### TASK BRIEF
Arrange all of the records below as a numbered list, omitting any blank lines.

### WORKING DATA
+++++
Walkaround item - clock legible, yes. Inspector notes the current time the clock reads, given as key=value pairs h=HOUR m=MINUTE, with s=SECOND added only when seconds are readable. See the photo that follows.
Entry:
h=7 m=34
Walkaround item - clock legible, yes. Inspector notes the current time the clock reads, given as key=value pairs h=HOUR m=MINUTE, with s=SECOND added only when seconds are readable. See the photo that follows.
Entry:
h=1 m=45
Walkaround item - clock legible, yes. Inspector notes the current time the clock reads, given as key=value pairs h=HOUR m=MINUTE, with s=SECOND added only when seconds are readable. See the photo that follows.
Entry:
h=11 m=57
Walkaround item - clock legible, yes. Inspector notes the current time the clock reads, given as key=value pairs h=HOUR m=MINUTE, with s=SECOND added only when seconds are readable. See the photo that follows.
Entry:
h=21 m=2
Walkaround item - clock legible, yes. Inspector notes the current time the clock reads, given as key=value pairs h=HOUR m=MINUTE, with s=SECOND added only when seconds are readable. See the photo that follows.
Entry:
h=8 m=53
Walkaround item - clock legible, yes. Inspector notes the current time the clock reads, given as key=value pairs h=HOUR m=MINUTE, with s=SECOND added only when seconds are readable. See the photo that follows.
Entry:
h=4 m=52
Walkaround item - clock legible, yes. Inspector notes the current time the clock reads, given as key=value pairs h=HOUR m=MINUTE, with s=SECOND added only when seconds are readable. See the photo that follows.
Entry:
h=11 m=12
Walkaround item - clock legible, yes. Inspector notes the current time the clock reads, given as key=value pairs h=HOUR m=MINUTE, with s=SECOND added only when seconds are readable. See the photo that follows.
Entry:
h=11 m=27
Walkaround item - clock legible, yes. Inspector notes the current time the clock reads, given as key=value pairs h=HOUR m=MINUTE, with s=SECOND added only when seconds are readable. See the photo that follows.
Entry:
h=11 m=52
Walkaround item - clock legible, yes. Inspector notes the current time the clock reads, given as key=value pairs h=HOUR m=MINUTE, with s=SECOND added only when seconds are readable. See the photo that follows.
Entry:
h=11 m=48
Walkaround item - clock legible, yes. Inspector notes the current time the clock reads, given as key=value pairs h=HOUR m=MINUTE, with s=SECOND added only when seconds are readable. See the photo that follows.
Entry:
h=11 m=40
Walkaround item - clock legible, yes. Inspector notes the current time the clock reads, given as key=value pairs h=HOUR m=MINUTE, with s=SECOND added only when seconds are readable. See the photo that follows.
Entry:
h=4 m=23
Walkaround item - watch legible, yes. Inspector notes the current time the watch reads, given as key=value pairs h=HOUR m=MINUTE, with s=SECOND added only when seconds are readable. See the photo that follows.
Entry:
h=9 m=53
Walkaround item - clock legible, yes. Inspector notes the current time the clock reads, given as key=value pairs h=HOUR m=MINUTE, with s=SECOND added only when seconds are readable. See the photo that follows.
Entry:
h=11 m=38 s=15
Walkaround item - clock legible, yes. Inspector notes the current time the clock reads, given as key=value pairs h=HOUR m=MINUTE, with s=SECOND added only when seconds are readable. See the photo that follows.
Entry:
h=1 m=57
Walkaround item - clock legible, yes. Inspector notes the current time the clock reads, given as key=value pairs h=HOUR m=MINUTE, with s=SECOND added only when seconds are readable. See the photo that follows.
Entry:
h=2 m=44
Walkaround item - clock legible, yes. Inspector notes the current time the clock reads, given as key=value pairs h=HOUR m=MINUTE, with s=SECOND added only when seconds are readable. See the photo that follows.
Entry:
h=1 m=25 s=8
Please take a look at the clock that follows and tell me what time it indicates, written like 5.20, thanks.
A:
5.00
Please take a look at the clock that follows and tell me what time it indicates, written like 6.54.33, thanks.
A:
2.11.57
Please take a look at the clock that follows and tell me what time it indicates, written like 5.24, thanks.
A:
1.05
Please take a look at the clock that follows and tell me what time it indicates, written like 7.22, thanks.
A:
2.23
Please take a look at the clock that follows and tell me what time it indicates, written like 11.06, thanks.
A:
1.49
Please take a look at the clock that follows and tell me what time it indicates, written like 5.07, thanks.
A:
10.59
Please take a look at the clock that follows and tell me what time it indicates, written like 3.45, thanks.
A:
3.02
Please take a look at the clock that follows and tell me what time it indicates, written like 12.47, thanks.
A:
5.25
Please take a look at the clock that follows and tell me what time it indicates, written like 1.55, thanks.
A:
+++++
### EXERCISE ANSWER
1. Walkaround item - clock legible, yes. Inspector notes the current time the clock reads, given as key=value pairs h=HOUR m=MINUTE, with s=SECOND added only when seconds are readable. See the photo that follows.
2. Entry:
3. h=7 m=34
4. Walkaround item - clock legible, yes. Inspector notes the current time the clock reads, given as key=value pairs h=HOUR m=MINUTE, with s=SECOND added only when seconds are readable. See the photo that follows.
5. Entry:
6. h=1 m=45
7. Walkaround item - clock legible, yes. Inspector notes the current time the clock reads, given as key=value pairs h=HOUR m=MINUTE, with s=SECOND added only when seconds are readable. See the photo that follows.
8. Entry:
9. h=11 m=57
10. Walkaround item - clock legible, yes. Inspector notes the current time the clock reads, given as key=value pairs h=HOUR m=MINUTE, with s=SECOND added only when seconds are readable. See the photo that follows.
11. Entry:
12. h=21 m=2
13. Walkaround item - clock legible, yes. Inspector notes the current time the clock reads, given as key=value pairs h=HOUR m=MINUTE, with s=SECOND added only when seconds are readable. See the photo that follows.
14. Entry:
15. h=8 m=53
16. Walkaround item - clock legible, yes. Inspector notes the current time the clock reads, given as key=value pairs h=HOUR m=MINUTE, with s=SECOND added only when seconds are readable. See the photo that follows.
17. Entry:
18. h=4 m=52
19. Walkaround item - clock legible, yes. Inspector notes the current time the clock reads, given as key=value pairs h=HOUR m=MINUTE, with s=SECOND added only when seconds are readable. See the photo that follows.
20. Entry:
21. h=11 m=12
22. Walkaround item - clock legible, yes. Inspector notes the current time the clock reads, given as key=value pairs h=HOUR m=MINUTE, with s=SECOND added only when seconds are readable. See the photo that follows.
23. Entry:
24. h=11 m=27
25. Walkaround item - clock legible, yes. Inspector notes the current time the clock reads, given as key=value pairs h=HOUR m=MINUTE, with s=SECOND added only when seconds are readable. See the photo that follows.
26. Entry:
27. h=11 m=52
28. Walkaround item - clock legible, yes. Inspector notes the current time the clock reads, given as key=value pairs h=HOUR m=MINUTE, with s=SECOND added only when seconds are readable. See the photo that follows.
29. Entry:
30. h=11 m=48
31. Walkaround item - clock legible, yes. Inspector notes the current time the clock reads, given as key=value pairs h=HOUR m=MINUTE, with s=SECOND added only when seconds are readable. See the photo that follows.
32. Entry:
33. h=11 m=40
34. Walkaround item - clock legible, yes. Inspector notes the current time the clock reads, given as key=value pairs h=HOUR m=MINUTE, with s=SECOND added only when seconds are readable. See the photo that follows.
35. Entry:
36. h=4 m=23
37. Walkaround item - watch legible, yes. Inspector notes the current time the watch reads, given as key=value pairs h=HOUR m=MINUTE, with s=SECOND added only when seconds are readable. See the photo that follows.
38. Entry:
39. h=9 m=53
40. Walkaround item - clock legible, yes. Inspector notes the current time the clock reads, given as key=value pairs h=HOUR m=MINUTE, with s=SECOND added only when seconds are readable. See the photo that follows.
41. Entry:
42. h=11 m=38 s=15
43. Walkaround item - clock legible, yes. Inspector notes the current time the clock reads, given as key=value pairs h=HOUR m=MINUTE, with s=SECOND added only when seconds are readable. See the photo that follows.
44. Entry:
45. h=1 m=57
46. Walkaround item - clock legible, yes. Inspector notes the current time the clock reads, given as key=value pairs h=HOUR m=MINUTE, with s=SECOND added only when seconds are readable. See the photo that follows.
47. Entry:
48. h=2 m=44
49. Walkaround item - clock legible, yes. Inspector notes the current time the clock reads, given as key=value pairs h=HOUR m=MINUTE, with s=SECOND added only when seconds are readable. See the photo that follows.
50. Entry:
51. h=1 m=25 s=8
52. Please take a look at the clock that follows and tell me what time it indicates, written like 5.20, thanks.
53. A:
54. 5.00
55. Please take a look at the clock that follows and tell me what time it indicates, written like 6.54.33, thanks.
56. A:
57. 2.11.57
58. Please take a look at the clock that follows and tell me what time it indicates, written like 5.24, thanks.
59. A:
60. 1.05
61. Please take a look at the clock that follows and tell me what time it indicates, written like 7.22, thanks.
62. A:
63. 2.23
64. Please take a look at the clock that follows and tell me what time it indicates, written like 11.06, thanks.
65. A:
66. 1.49
67. Please take a look at the clock that follows and tell me what time it indicates, written like 5.07, thanks.
68. A:
69. 10.59
70. Please take a look at the clock that follows and tell me what time it indicates, written like 3.45, thanks.
71. A:
72. 3.02
73. Please take a look at the clock that follows and tell me what time it indicates, written like 12.47, thanks.
74. A:
75. 5.25
76. Please take a look at the clock that follows and tell me what time it indicates, written like 1.55, thanks.
77. A:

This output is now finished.